BEGIN Records for this exercise

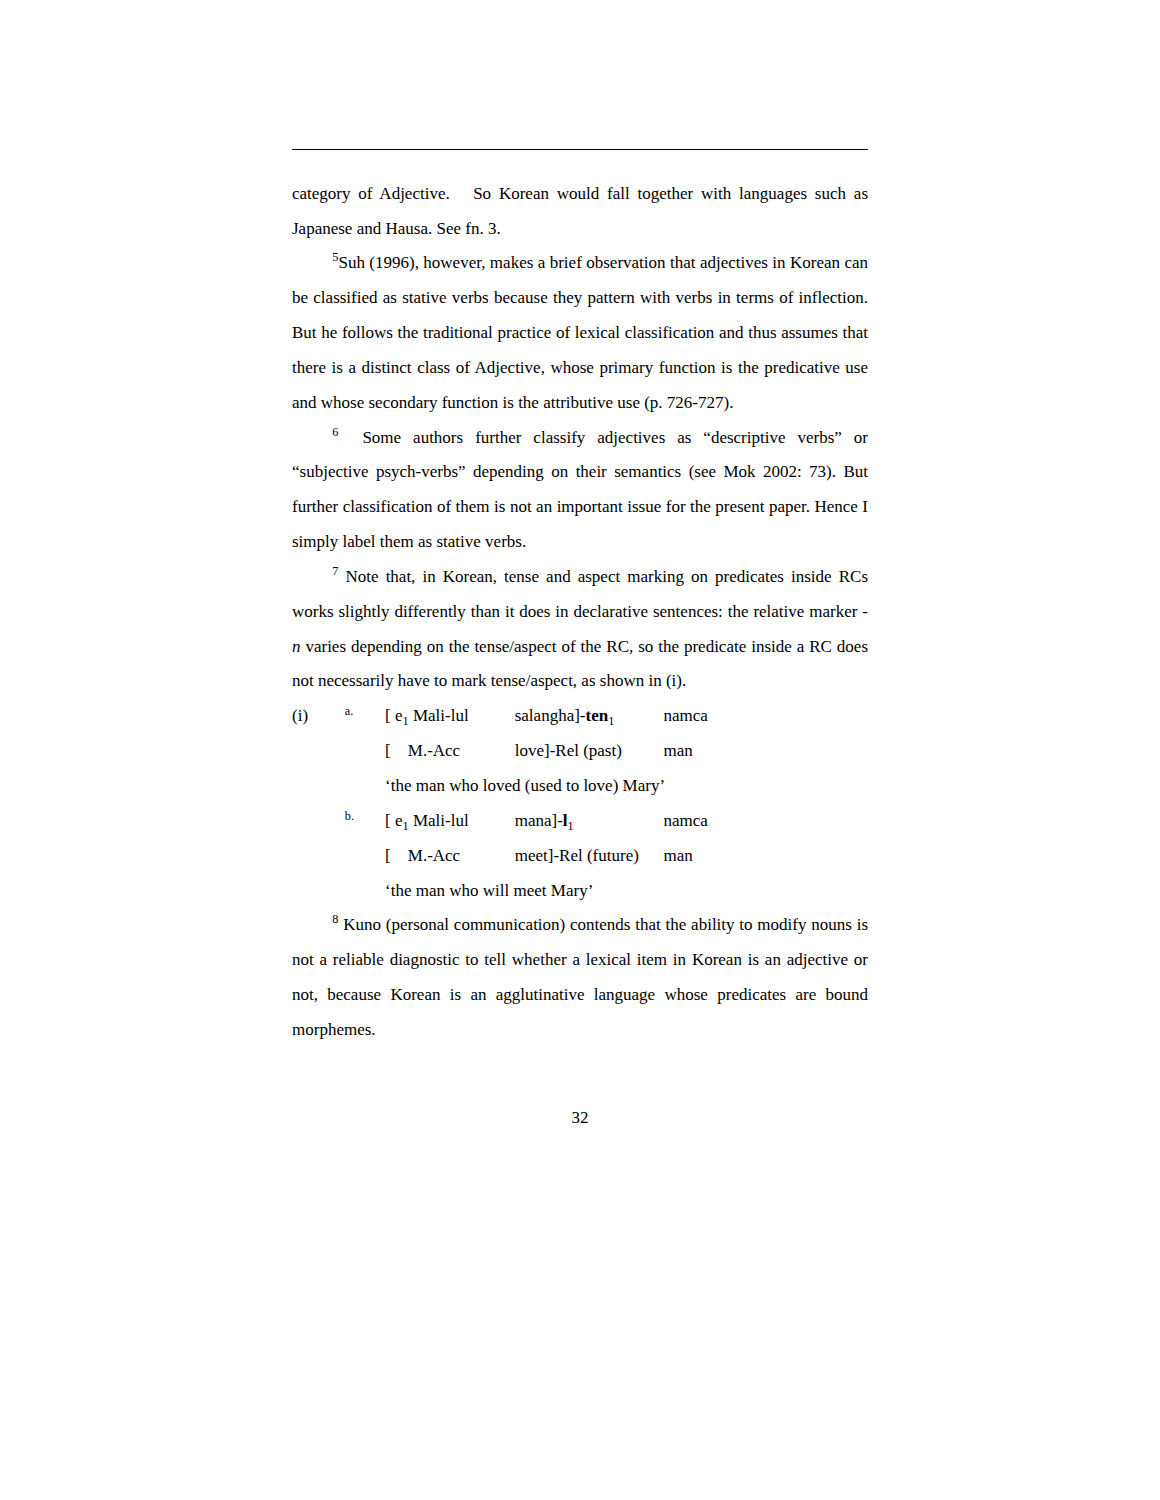category of Adjective. So Korean would fall together with languages such as Japanese and Hausa. See fn. 3.
5 Suh (1996), however, makes a brief observation that adjectives in Korean can be classified as stative verbs because they pattern with verbs in terms of inflection. But he follows the traditional practice of lexical classification and thus assumes that there is a distinct class of Adjective, whose primary function is the predicative use and whose secondary function is the attributive use (p. 726-727).
6 Some authors further classify adjectives as “descriptive verbs” or “subjective psych-verbs” depending on their semantics (see Mok 2002: 73). But further classification of them is not an important issue for the present paper. Hence I simply label them as stative verbs.
7 Note that, in Korean, tense and aspect marking on predicates inside RCs works slightly differently than it does in declarative sentences: the relative marker -n varies depending on the tense/aspect of the RC, so the predicate inside a RC does not necessarily have to mark tense/aspect, as shown in (i).
| (i) | a. | [ e 1 Mali-lul | salangha]- ten 1 | namca |
| | | [ M.-Acc | love]-Rel (past) | man |
| | | ‘the man who loved (used to love) Mary’ |
| | b. | [ e 1 Mali-lul | mana]- l 1 | namca |
| | | [ M.-Acc | meet]-Rel (future) | man |
| | | ‘the man who will meet Mary’ |
8 Kuno (personal communication) contends that the ability to modify nouns is not a reliable diagnostic to tell whether a lexical item in Korean is an adjective or not, because Korean is an agglutinative language whose predicates are bound morphemes.
32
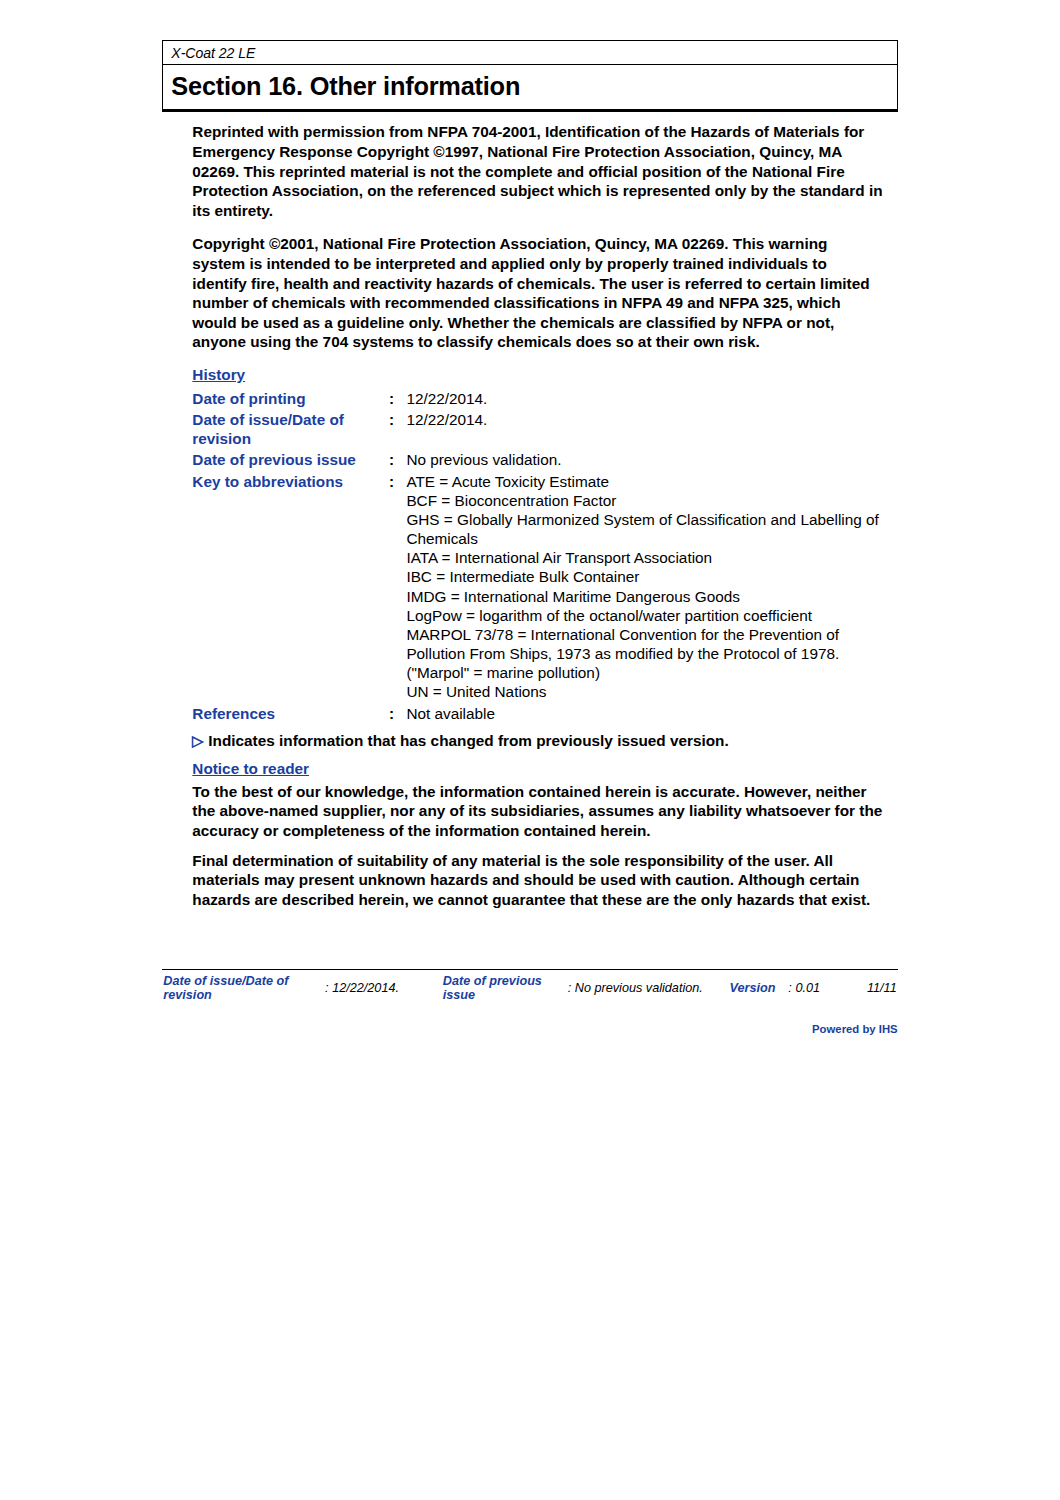X-Coat 22 LE
Section 16. Other information
Reprinted with permission from NFPA 704-2001, Identification of the Hazards of Materials for Emergency Response Copyright ©1997, National Fire Protection Association, Quincy, MA 02269. This reprinted material is not the complete and official position of the National Fire Protection Association, on the referenced subject which is represented only by the standard in its entirety.
Copyright ©2001, National Fire Protection Association, Quincy, MA 02269. This warning system is intended to be interpreted and applied only by properly trained individuals to identify fire, health and reactivity hazards of chemicals. The user is referred to certain limited number of chemicals with recommended classifications in NFPA 49 and NFPA 325, which would be used as a guideline only. Whether the chemicals are classified by NFPA or not, anyone using the 704 systems to classify chemicals does so at their own risk.
History
| Date of printing | : | 12/22/2014. |
| Date of issue/Date of revision | : | 12/22/2014. |
| Date of previous issue | : | No previous validation. |
| Key to abbreviations | : | ATE = Acute Toxicity Estimate BCF = Bioconcentration Factor GHS = Globally Harmonized System of Classification and Labelling of Chemicals IATA = International Air Transport Association IBC = Intermediate Bulk Container IMDG = International Maritime Dangerous Goods LogPow = logarithm of the octanol/water partition coefficient MARPOL 73/78 = International Convention for the Prevention of Pollution From Ships, 1973 as modified by the Protocol of 1978. ("Marpol" = marine pollution) UN = United Nations |
| References | : | Not available |
▷Indicates information that has changed from previously issued version.
Notice to reader
To the best of our knowledge, the information contained herein is accurate. However, neither the above-named supplier, nor any of its subsidiaries, assumes any liability whatsoever for the accuracy or completeness of the information contained herein.
Final determination of suitability of any material is the sole responsibility of the user. All materials may present unknown hazards and should be used with caution. Although certain hazards are described herein, we cannot guarantee that these are the only hazards that exist.
| Date of issue/Date of revision | : 12/22/2014. | Date of previous issue | : No previous validation. | Version | : 0.01 | 11/11 |
Powered by IHS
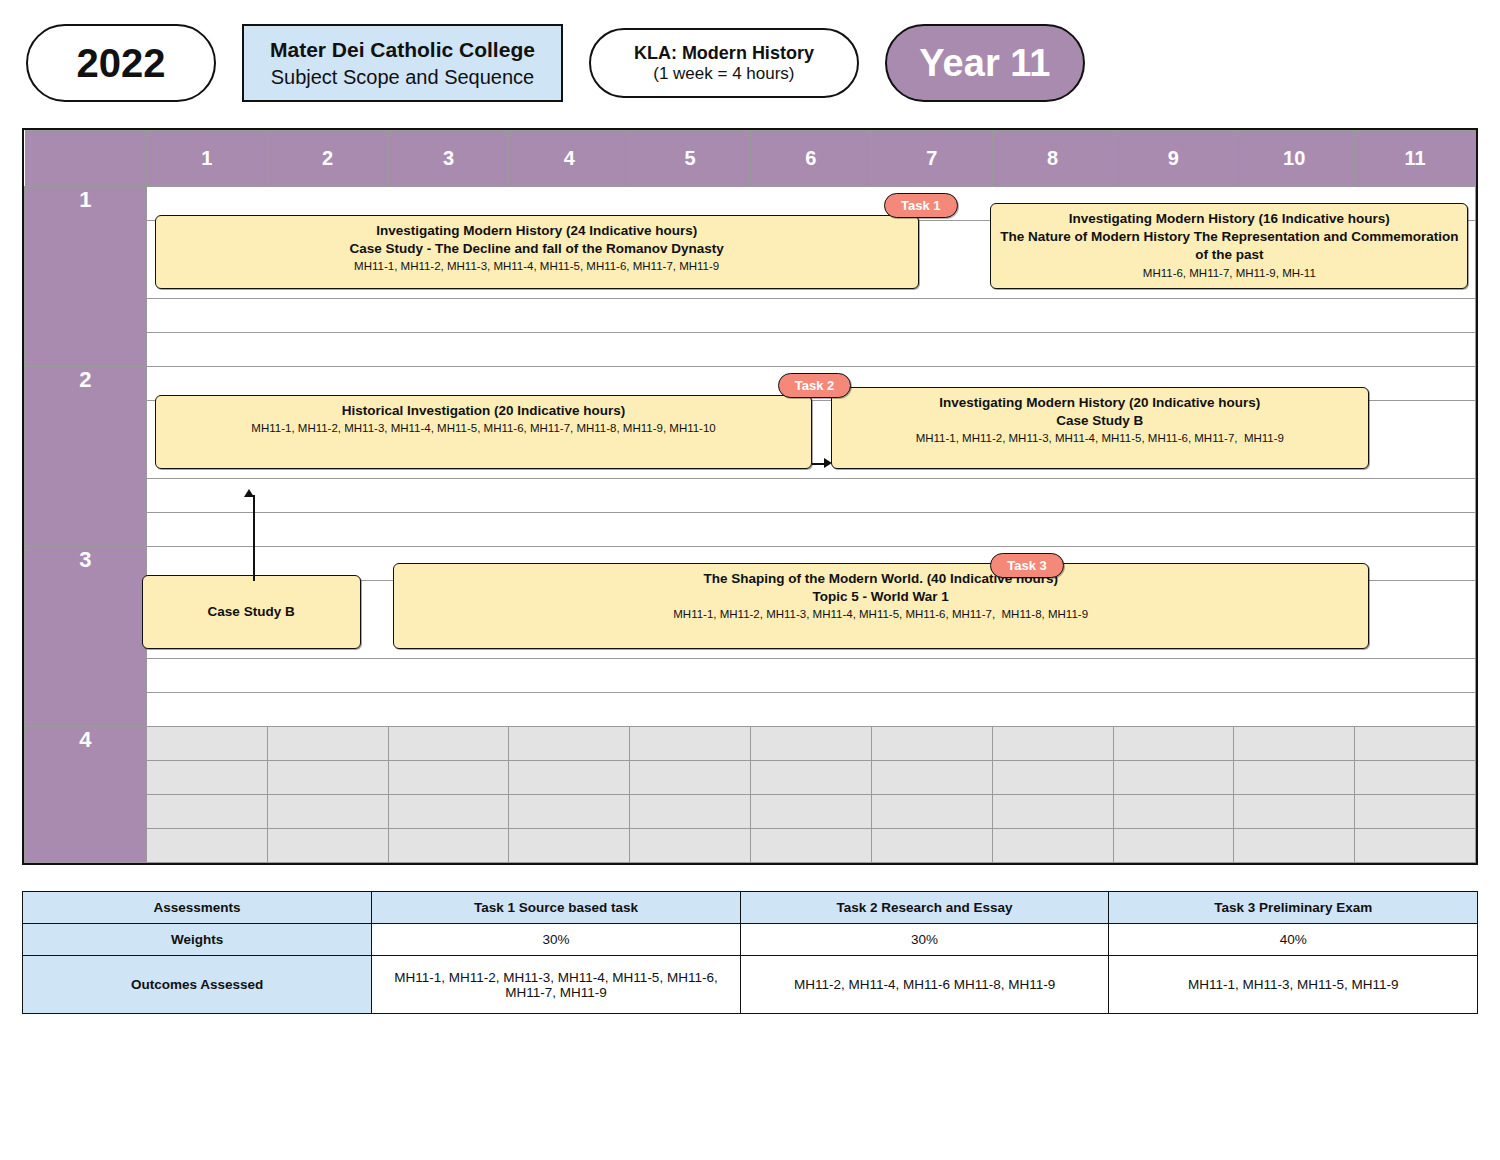2022
Mater Dei Catholic College
Subject Scope and Sequence
KLA: Modern History
(1 week = 4 hours)
Year 11
| | 1 | 2 | 3 | 4 | 5 | 6 | 7 | 8 | 9 | 10 | 11 |
| --- | --- | --- | --- | --- | --- | --- | --- | --- | --- | --- | --- |
| 1 | Task 1 |
| Investigating Modern History (24 Indicative hours) Case Study - The Decline and fall of the Romanov Dynasty MH11-1, MH11-2, MH11-3, MH11-4, MH11-5, MH11-6, MH11-7, MH11-9 Investigating Modern History (16 Indicative hours) The Nature of Modern History The Representation and Commemoration of the past MH11-6, MH11-7, MH11-9, MH-11 |
| 2 | Task 2 |
| Historical Investigation (20 Indicative hours) MH11-1, MH11-2, MH11-3, MH11-4, MH11-5, MH11-6, MH11-7, MH11-8, MH11-9, MH11-10 Investigating Modern History (20 Indicative hours) Case Study B MH11-1, MH11-2, MH11-3, MH11-4, MH11-5, MH11-6, MH11-7, MH11-9 |
| 3 | Task 3 |
| Case Study B The Shaping of the Modern World. (40 Indicative hours) Topic 5 - World War 1 MH11-1, MH11-2, MH11-3, MH11-4, MH11-5, MH11-6, MH11-7, MH11-8, MH11-9 |
| 4 | | | | | | | | | | | |
| Assessments | Task 1 Source based task | Task 2 Research and Essay | Task 3 Preliminary Exam |
| Weights | 30% | 30% | 40% |
| Outcomes Assessed | MH11-1, MH11-2, MH11-3, MH11-4, MH11-5, MH11-6, MH11-7, MH11-9 | MH11-2, MH11-4, MH11-6 MH11-8, MH11-9 | MH11-1, MH11-3, MH11-5, MH11-9 |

END Records for this exercise

◆ **Work required**: Respond with the exact lines above running from the one containing "meet Mary’ |" to the one containing "Section 16. Other information", both ends kept and no pictures included.

◆ **Response area**:
| | | ‘the man who will meet Mary’ |
8 Kuno (personal communication) contends that the ability to modify nouns is not a reliable diagnostic to tell whether a lexical item in Korean is an adjective or not, because Korean is an agglutinative language whose predicates are bound morphemes.
32
X-Coat 22 LE
Section 16. Other information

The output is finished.